= Emblem of Tel Aviv-Yafo =

Coat of arms of Israeli city

Coat of arms of Tel Aviv

The coat of arms of Tel Aviv is an official emblem of the Israeli city of Tel Aviv-Yafo.

==History==
In 1934, on the 25th anniversary of the founding of the city, the authorities decided to create their own coat of arms for the city. The competition of submitted works was won by Nachum Gutman. His project contained characteristic motifs of the city and emphasized the connection with Theodor Herzel.

==Description==
Seven stars refer to Herzel's plan to establish a 7-hour working day. The lighthouse in the center of the logo refers to the old port of Tel Aviv, which for many years served as a gateway to the country for thousands of immigrants.

Flag of Tel Aviv

The inscription in the coat of arms comes from the Book of Jeremiah 31:4.

I will build you up again, and you, Virgin Israel, will be rebuilt.

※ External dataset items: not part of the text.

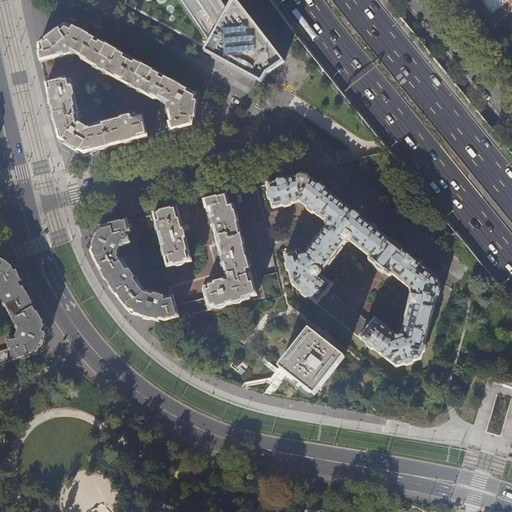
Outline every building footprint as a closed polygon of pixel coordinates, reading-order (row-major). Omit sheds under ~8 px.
[(234,68),(261,83),(262,83),(267,75),(284,63),(235,0),(125,0),(124,4),(206,49),(205,52),(234,68)] [(481,0),(492,13),(508,0),(481,0)] [(169,122),(171,131),(194,125),(198,96),(67,23),(37,45),(41,62),(75,53),(81,57),(82,60),(155,100),(158,99),(166,104),(171,122),(169,122)] [(79,114),(72,81),(68,82),(67,78),(46,83),(60,141),(81,154),(148,137),(143,116),(137,118),(136,114),(94,125),(95,126),(87,128),(80,123),(78,114),(79,114)] [(300,208),(328,232),(350,247),(412,297),(399,341),(375,323),(371,328),(359,342),(397,372),(425,363),(444,285),(401,251),(307,177),(293,180),(269,184),(273,213),(300,208)] [(168,298),(145,291),(123,261),(122,261),(117,254),(117,253),(120,246),(130,244),(127,233),(130,232),(127,220),(101,227),(90,249),(92,254),(99,268),(107,281),(113,290),(123,305),(130,313),(161,322),(249,300),(249,297),(257,295),(230,193),(204,200),(207,212),(210,211),(227,277),(227,278),(225,280),(203,286),(206,298),(176,305),(174,297),(168,298)] [(154,213),(168,268),(192,262),(178,207),(154,213)] [(333,292),(323,284),(350,247),(328,232),(306,259),(285,263),(296,292),(319,311),(330,296),(333,292)] [(0,289),(14,317),(33,304),(30,298),(20,276),(15,266),(8,263),(0,258),(0,289)] [(359,342),(371,328),(330,296),(319,311),(359,342)] [(38,354),(40,354),(49,330),(41,317),(33,304),(14,317),(20,330),(16,338),(8,340),(10,349),(13,361),(38,354)] [(280,367),(314,395),(344,357),(310,330),(280,367)] [(0,363),(13,361),(10,349),(0,351),(0,363)]
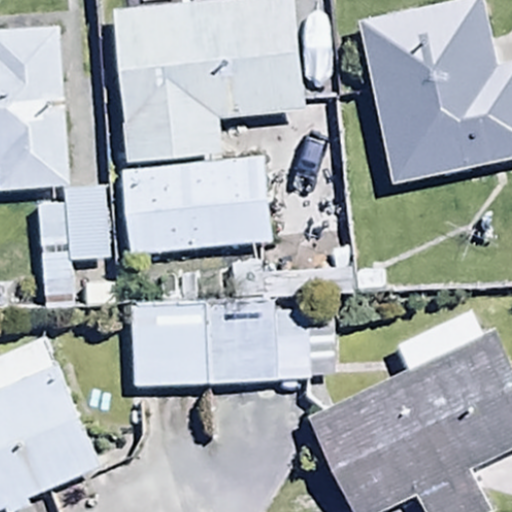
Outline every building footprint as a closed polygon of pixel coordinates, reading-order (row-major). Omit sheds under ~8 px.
[(243,0),(118,11),(125,163),(220,152),(222,119),(307,109),(295,0),(243,0)] [(485,0),(465,0),(358,23),(393,184),(511,158),(511,66),(500,69),(485,0)] [(0,188),(69,186),(62,29),(0,31),(0,188)] [(264,163),(122,172),(127,252),(269,244),(264,163)] [(107,190),(64,192),(64,207),(40,208),(43,316),(107,314),(105,273),(74,274),(74,264),(109,263),(107,190)] [(131,304),(132,388),(337,384),(336,303),(380,302),(379,279),(356,280),(356,273),(262,275),(261,263),(235,264),(236,302),(131,304)] [(407,374),(308,418),(349,511),(378,511),(415,496),(422,511),(487,511),(469,471),(511,452),(511,362),(500,336),(481,344),(466,312),(394,344),(407,374)] [(0,511),(25,511),(30,510),(27,504),(104,473),(46,340),(0,359),(0,511)]
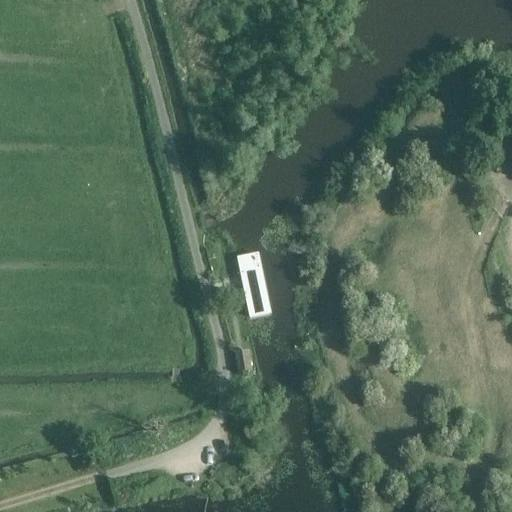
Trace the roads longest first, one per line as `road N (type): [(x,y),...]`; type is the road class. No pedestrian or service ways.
road 1 (unclassified): [(0,506),(181,454),(219,413),(221,356),(130,0)]
road 2 (track): [(471,511),(483,405),(464,289),(471,259),(493,227),(511,218)]
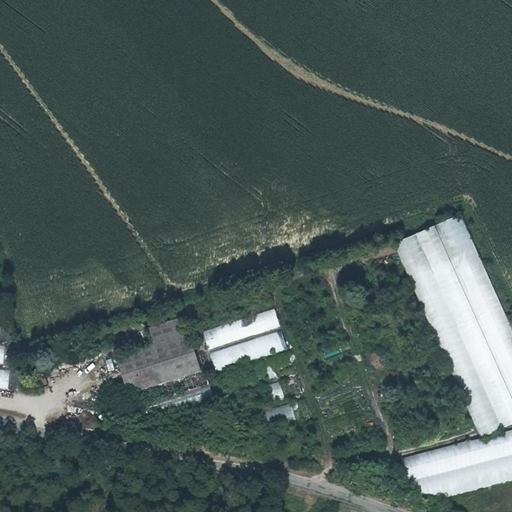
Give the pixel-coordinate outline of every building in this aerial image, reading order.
[(511,332),(459,214),(393,243),(480,437),(511,423),(511,332)] [(214,371),(288,351),(281,328),(280,328),(275,310),(203,329),(214,371)] [(184,322),(150,332),(155,347),(118,359),(130,397),(201,374),(184,322)] [(112,371),(118,369),(114,358),(109,360),(112,371)] [(378,370),(379,362),(370,361),(370,370),(378,370)] [(266,380),(263,371),(259,373),(257,364),(249,366),(254,384),(266,380)] [(0,387),(8,388),(10,368),(0,366),(0,387)] [(246,369),(234,371),(237,389),(249,387),(246,369)] [(253,390),(259,408),(302,394),(297,376),(253,390)] [(256,430),(309,420),(305,401),(252,412),(256,430)] [(511,428),(400,460),(413,507),(511,478),(511,428)]
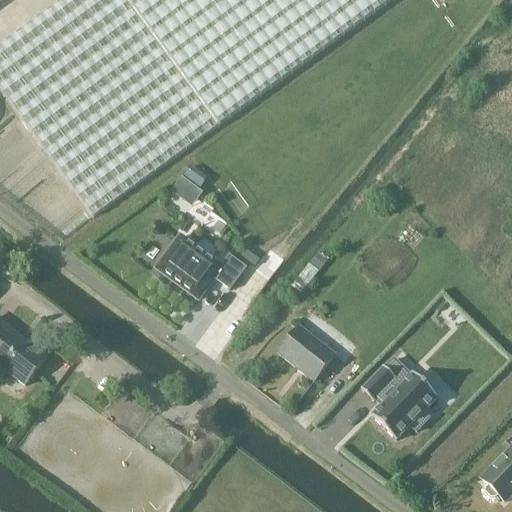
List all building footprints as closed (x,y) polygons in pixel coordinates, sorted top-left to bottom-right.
[(0,92),(92,219),(217,128),(393,0),(63,0),(0,46),(0,92)] [(181,181),(172,193),(191,208),(201,195),(181,181)] [(180,239),(156,271),(198,302),(213,281),(229,292),(246,270),(229,257),(220,269),(180,239)] [(320,253),(310,265),(320,272),(329,260),(320,253)] [(0,324),(0,370),(24,389),(46,361),(0,324)] [(314,385),(336,357),(300,328),(278,356),(314,385)] [(383,369),(361,392),(373,404),(375,401),(382,407),(371,418),(395,443),(409,428),(415,434),(429,420),(423,414),(437,400),(413,376),(411,378),(393,361),(384,370),(383,369)] [(511,452),(482,483),(488,489),(485,492),(485,496),(490,502),(495,502),(497,499),(503,505),(511,495),(511,452)]
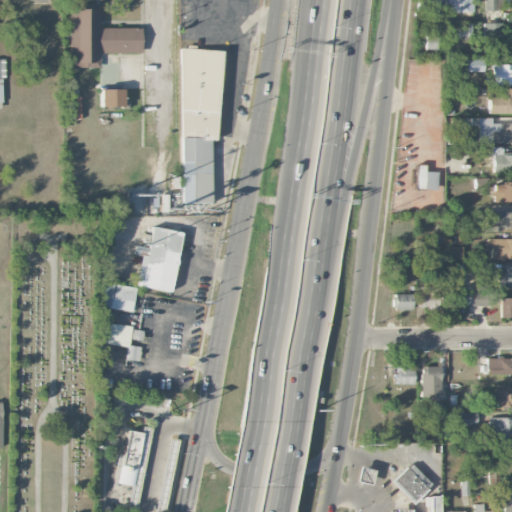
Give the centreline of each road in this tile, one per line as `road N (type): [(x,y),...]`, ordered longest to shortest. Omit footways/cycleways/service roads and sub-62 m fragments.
road 1 (secondary): [(277,0),(239,244),(183,511)]
road 2 (secondary): [(327,511),(361,339),(396,0)]
road 3 (motorway): [(318,0),(260,400)]
road 4 (motorway): [(307,328),(385,0)]
road 5 (motorway): [(307,328),(352,0)]
road 6 (motorway): [(305,0),(294,192)]
road 7 (secondary): [(204,423),(214,457),(237,472),(314,472),(341,445)]
road 8 (residential): [(511,339),(361,339)]
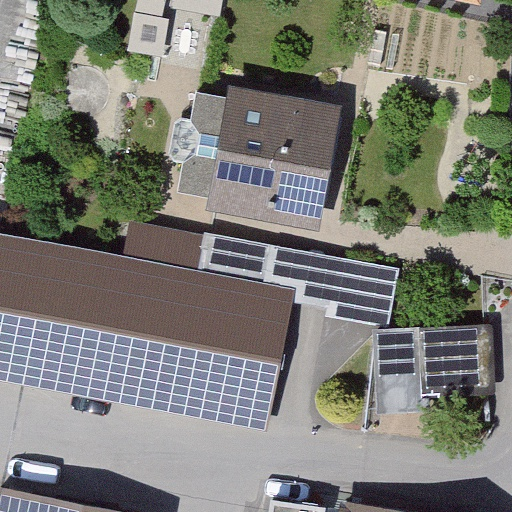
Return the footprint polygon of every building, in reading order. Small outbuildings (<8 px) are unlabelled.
[(222,0),(172,0),(172,6),(220,15),(222,0)] [(433,0),(486,12),(488,0),(433,0)] [(134,14),(127,50),(160,57),(167,21),(134,14)] [(219,191),(216,205),(315,222),(334,109),(236,92),(233,107),(198,101),(184,184),(219,191)] [(131,222),(124,260),(290,292),(331,299),(328,315),(386,326),(396,272),(131,222)] [(0,236),(0,374),(265,425),(290,292),(124,260),(0,236)] [(493,402),(491,336),(377,339),(379,428),(427,427),(426,404),(493,402)] [(73,511),(2,499),(0,509),(0,511),(73,511)]
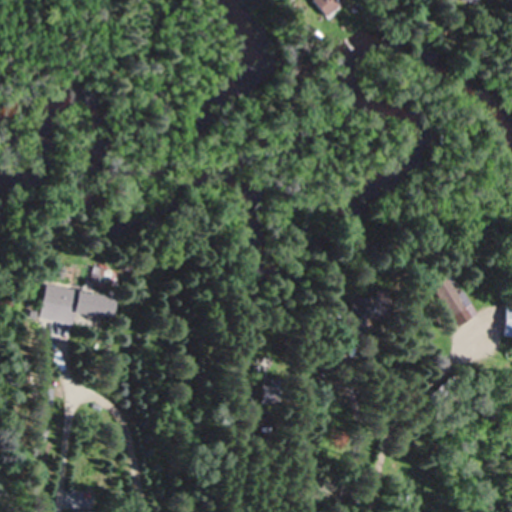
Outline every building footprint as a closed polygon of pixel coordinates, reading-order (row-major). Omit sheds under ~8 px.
[(343,1),(341,0),(309,0),(321,16),(343,1)] [(468,303),(460,292),(456,294),(444,275),(428,285),(449,316),(468,303)] [(41,285),(37,316),(107,327),(112,296),(41,285)] [(348,319),(371,319),(371,298),(348,297),(348,319)] [(511,334),(511,308),(500,309),(500,335),(511,334)]
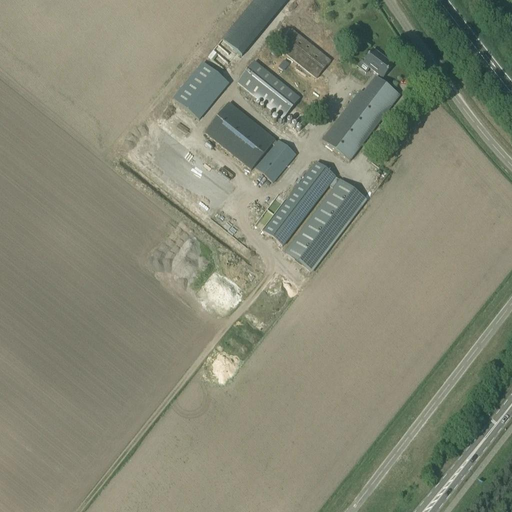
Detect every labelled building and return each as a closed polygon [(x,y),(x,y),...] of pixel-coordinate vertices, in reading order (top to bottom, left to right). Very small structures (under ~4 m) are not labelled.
[(255,0),(224,40),(243,55),(287,0),(255,0)] [(331,63),(291,31),(277,48),(316,80),(331,63)] [(363,64),(383,79),(393,66),(373,51),(363,64)] [(299,100),(254,63),(236,85),(282,122),(299,100)] [(202,64),(172,101),(198,122),(228,86),(202,64)] [(359,92),(322,142),(325,144),(349,163),(400,97),(375,78),(363,95),(359,92)] [(229,104),(204,135),(207,136),(250,172),(275,141),(263,133),(231,106),(229,104)] [(278,142),(255,170),(273,185),(296,156),(278,142)] [(335,178),(316,164),(263,233),(282,248),(328,187),(335,178)] [(335,178),(328,187),(332,189),(339,181),(335,178)] [(333,190),(284,253),(312,274),(367,202),(339,181),(333,190)]
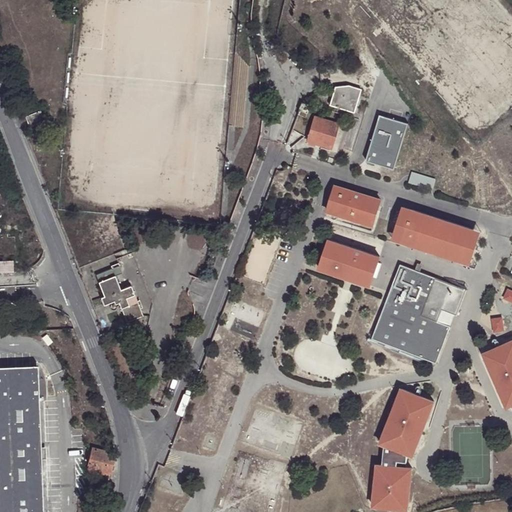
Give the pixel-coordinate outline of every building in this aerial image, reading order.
[(353,112),(361,89),(347,85),(335,87),(329,105),(353,112)] [(301,102),(297,114),(305,116),(308,104),(301,102)] [(46,122),(42,111),(28,116),(32,128),(46,122)] [(406,121),(379,113),(366,159),(393,167),(406,121)] [(320,140),(318,144),(330,147),(337,124),(314,116),(306,141),(316,144),(317,139),(320,140)] [(435,179),(410,172),(407,184),(432,191),(435,179)] [(380,199),(335,185),(327,210),(372,224),(380,199)] [(400,240),(413,207),(404,203),(391,237),(400,240)] [(472,228),(413,207),(400,240),(460,262),(472,228)] [(481,231),(472,228),(460,262),(469,265),(481,231)] [(379,256),(328,238),(318,266),(369,285),(379,256)] [(0,271),(13,271),(13,260),(0,260),(0,271)] [(465,290),(399,263),(369,337),(433,363),(448,326),(435,321),(440,310),(455,316),(465,290)] [(113,277),(116,276),(123,273),(120,266),(96,275),(104,296),(101,298),(104,305),(117,300),(127,322),(143,316),(140,309),(137,310),(135,303),(138,302),(131,286),(121,290),(118,283),(115,284),(113,277)] [(511,294),(506,291),(503,296),(511,301),(511,294)] [(492,332),(504,331),(502,316),(490,317),(492,332)] [(511,341),(479,354),(501,409),(506,407),(511,414),(511,341)] [(0,511),(43,511),(37,364),(0,365),(0,511)] [(409,456),(430,402),(398,389),(376,443),(381,445),(379,465),(373,464),(369,506),(404,509),(408,468),(402,467),(396,466),(396,461),(403,462),(404,454),(409,456)] [(94,449),(90,469),(90,470),(92,471),(99,473),(102,471),(111,473),(115,455),(110,453),(94,449)]
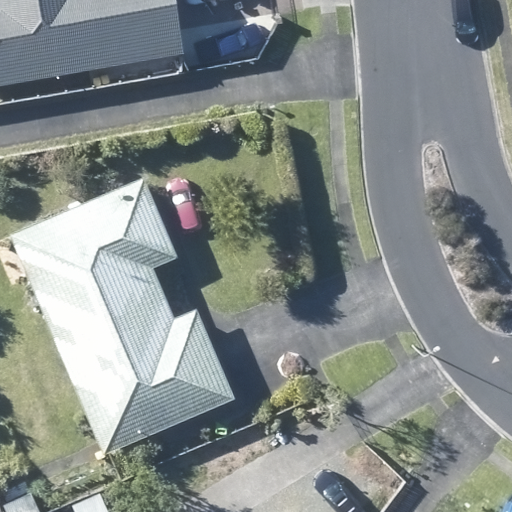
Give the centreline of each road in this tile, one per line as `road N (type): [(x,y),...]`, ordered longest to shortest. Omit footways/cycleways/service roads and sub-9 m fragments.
road 1 (residential): [(511,392),(436,294),(399,167)]
road 2 (residential): [(421,88),(511,238)]
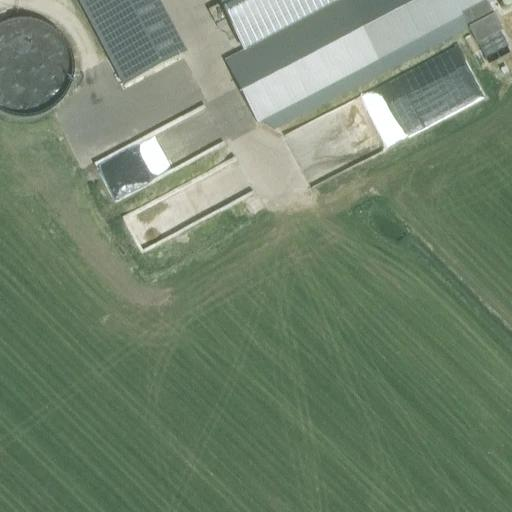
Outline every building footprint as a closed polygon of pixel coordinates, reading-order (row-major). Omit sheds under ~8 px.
[(77,0),(122,87),(187,53),(158,0),(77,0)] [(331,0),(217,0),(242,45),(331,0)] [(339,0),(244,49),(225,59),(259,124),(262,123),(275,131),(469,29),(477,45),(502,32),(488,4),(495,0),(339,0)] [(68,75),(67,66),(65,57),(62,50),(57,43),(50,37),(43,33),(35,30),(27,28),(19,28),(10,29),(2,32),(0,33),(0,113),(7,117),(16,119),(26,119),(35,118),(44,114),(52,109),(59,102),(64,93),(67,84),(68,75)] [(326,175),(485,103),(464,56),(371,98),(370,95),(291,132),(299,150),(315,143),(318,150),(316,151),(326,175)]
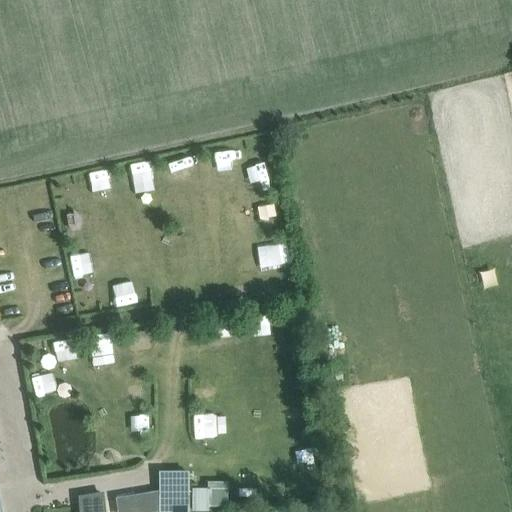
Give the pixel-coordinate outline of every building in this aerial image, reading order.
[(169,158),(173,176),(192,172),(188,153),(169,158)] [(266,161),(246,162),(248,181),(267,180),(266,161)] [(283,250),(269,252),(272,268),(285,266),(283,250)] [(116,305),(141,302),(139,287),(114,290),(116,305)] [(265,316),(252,316),(253,331),(266,331),(265,316)] [(134,331),(135,352),(150,352),(149,330),(134,331)] [(65,343),(53,347),(58,363),(70,360),(65,343)] [(97,366),(116,363),(113,343),(94,347),(97,366)] [(213,378),(195,379),(196,415),(214,414),(213,378)] [(284,402),(285,423),(306,422),(305,402),(284,402)] [(192,416),(192,436),(211,437),(211,416),(192,416)] [(294,442),(300,460),(318,454),(312,436),(294,442)] [(187,511),(188,472),(159,472),(160,492),(160,511),(187,511)] [(301,478),(280,479),(281,498),(302,497),(301,478)] [(160,511),(160,492),(137,496),(139,511),(160,511)]
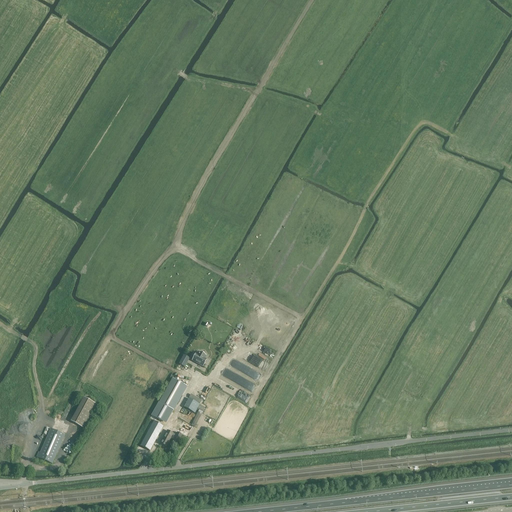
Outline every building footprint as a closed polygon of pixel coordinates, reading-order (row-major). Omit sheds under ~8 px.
[(192,361),(203,367),(207,360),(204,358),(206,356),(205,355),(205,354),(204,353),(203,352),(202,353),(201,353),(199,352),(198,355),(196,354),(192,361)] [(190,358),(184,355),(179,364),(185,367),(190,358)] [(231,370),(222,367),(220,374),(229,377),(231,370)] [(187,386),(173,378),(159,403),(174,411),(187,386)] [(84,429),(97,405),(84,398),(71,422),(84,429)] [(183,407),(181,411),(184,413),(186,409),(194,414),(200,405),(188,398),(183,407)] [(140,446),(149,451),(163,426),(154,421),(151,419),(140,440),(143,441),(140,446)] [(52,464),(65,435),(50,429),(40,453),(39,452),(37,457),(52,464)] [(166,448),(173,434),(168,431),(160,444),(166,448)] [(178,444),(180,440),(183,435),(177,432),(173,441),(178,444)]
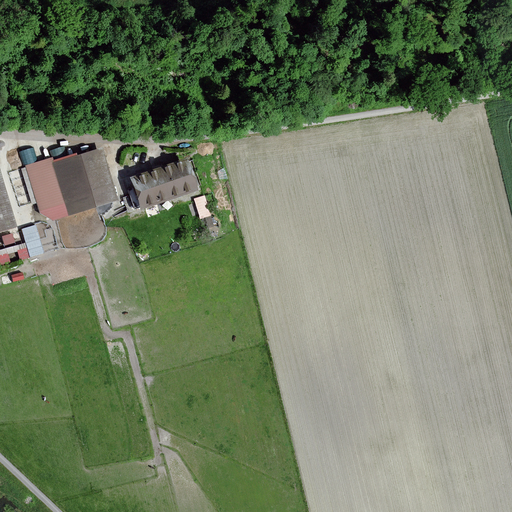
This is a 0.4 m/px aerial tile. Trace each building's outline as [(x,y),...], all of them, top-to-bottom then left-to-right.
[(21,149),(25,163),(38,159),(34,146),(21,149)] [(51,158),(27,166),(45,223),(117,200),(101,149),(53,164),(51,158)] [(187,159),(132,178),(142,206),(197,187),(187,159)] [(0,230),(16,226),(0,173),(0,230)] [(194,196),(200,218),(213,214),(207,193),(194,196)] [(29,256),(44,253),(37,223),(23,226),(29,256)] [(4,243),(16,240),(14,231),(2,234),(4,243)] [(25,240),(0,247),(0,263),(13,260),(10,251),(18,249),(21,259),(30,256),(25,240)]
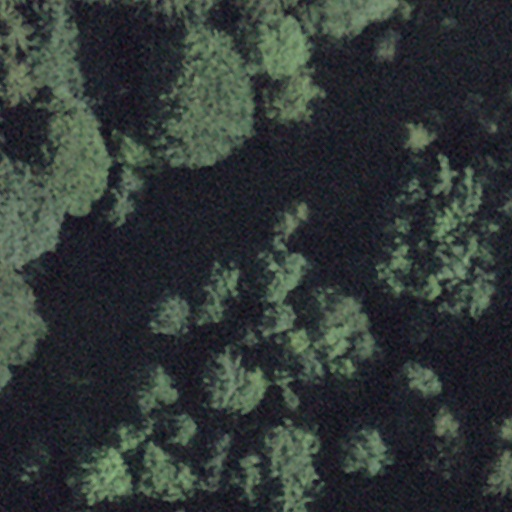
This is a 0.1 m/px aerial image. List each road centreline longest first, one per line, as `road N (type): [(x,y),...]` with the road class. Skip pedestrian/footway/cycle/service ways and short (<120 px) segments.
road 1 (track): [(511,71),(400,133),(190,285),(0,465)]
road 2 (track): [(511,315),(388,511)]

In 1959, on the occasion of Tel Aviv's 50th anniversary, the appearance of the coat of arms was revised. A canopy in the shape of residential buildings was added, which suggests a huge expansion of the city.

==Flag==
The municipal flag of Tel Aviv-Yafo is based on the flag of Israel. It features two horizontal blue stripes reminiscent of the tallit (the Jewish prayer shawl). In the center is Tel Aviv-Yafo's municipal emblem. A vertical variant is sometimes used during ceremonial functions.